Pierwsze zawody w tym sezonie były wyjątkowe, bowiem zawodnicy korzystali z torów lodowych, ale lądowali na igielicie. W Finlandii problemów ze śniegiem już nie ma, więc w Ruce Polacy i reszta zawodników z całego świata skakała na naturalnym śniegu. Problem w tym, że teraz w Niemczech znów dojdzie do... zmiany nawierzchni. Zeskok będzie pokryty bowiem sztucznym śniegiem, który wbrew pozorom różni się nieco od naturalnego.
Kolejna zmiana oznacza kolejne kłopoty
Zawodnicy nie ukrywają, że zmiana nawierzchni, na której lądują, ma znaczenie. Sztuczny śnieg jest bardziej miękki, co może powodować problem z lądowaniem, a to z kolei może być kluczowe dla not za styl i co za tym idzie wyniku końcowego dla skoczków.

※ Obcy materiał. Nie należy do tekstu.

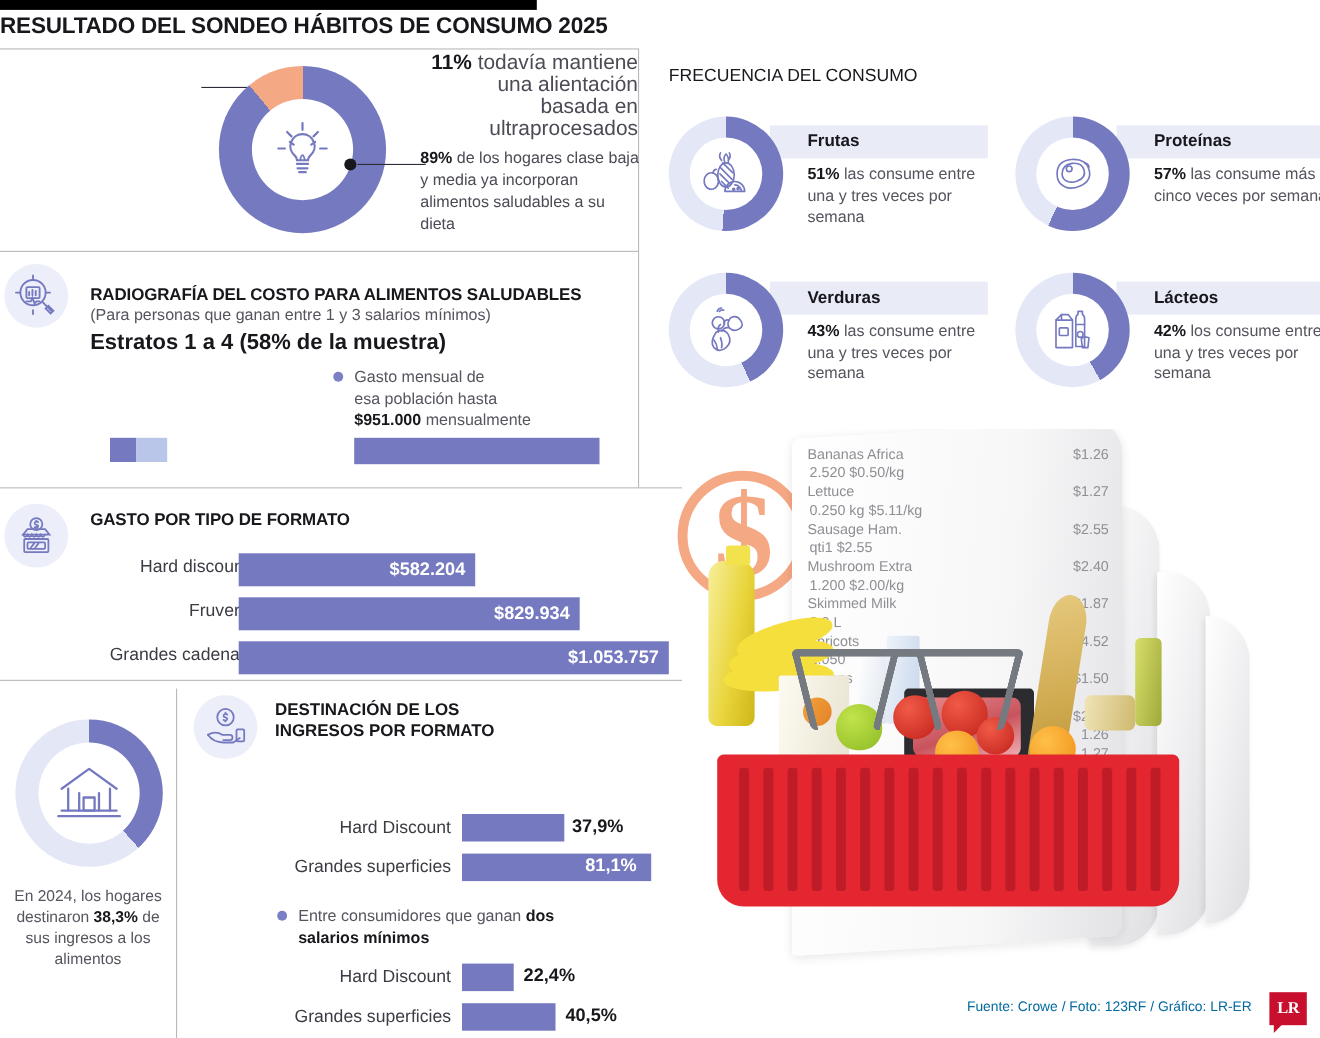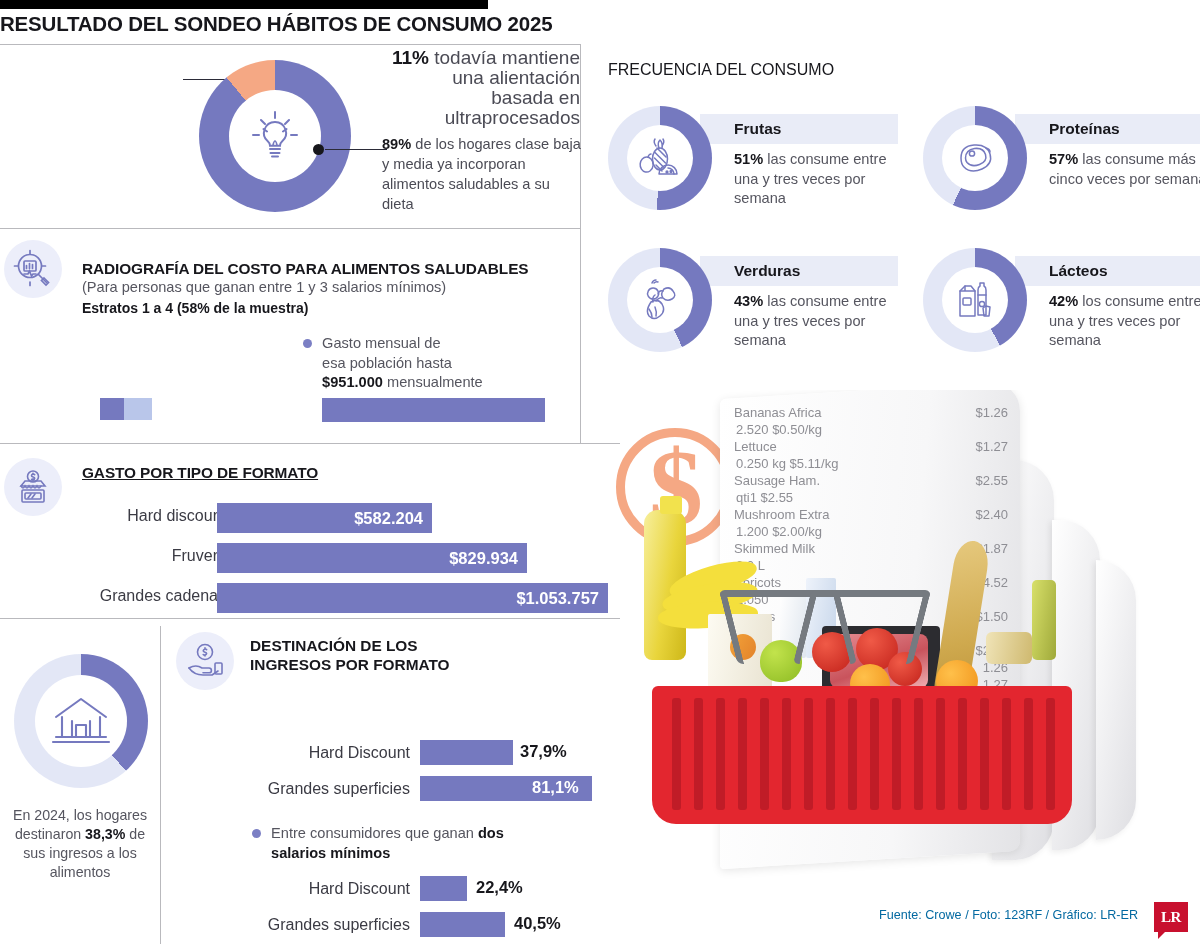--- a/index.html
+++ b/index.html
@@ -261,7 +261,7 @@
       <div class="sechead">RADIOGRAFÍA DEL COSTO PARA ALIMENTOS SALUDABLES</div>
       <div class="secsub">(Para personas que ganan entre 1 y 3 salarios mínimos)</div>
     </div>
-    <div style="position:absolute; left:82px; top:64px; font-size:14px; font-weight:bold; color:#17171c;">Estratos 1 a 4 (58% de la muestra)</div>
+    <div style="position:absolute; left:82px; top:64px; font-size:20px; font-weight:bold; color:#17171c;">Estratos 1 a 4 (58% de la muestra)</div>
 
 
     <div class="bulletrow" style="left:303px; top:98px; width:230px;">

Zawody w niemieckim Titisee-Neustadt trwać będą aż trzy dni, a skakanie rozpocznie się tak naprawdę od czwartkowych treningów. W piątek odbędzie się pierwszy konkurs indywidualny, w sobotę konkurs mikstów, a w niedzielę znów rywalizacja indywidualna. Z Polaków na skoczni zobaczymy Dawida Kubackiego, Piotra Żyłę, Kamila Stocha, Pawła Wąska, Jakuba Wolnego, Aleksandra Zniszczoła i Tomasza Pilcha.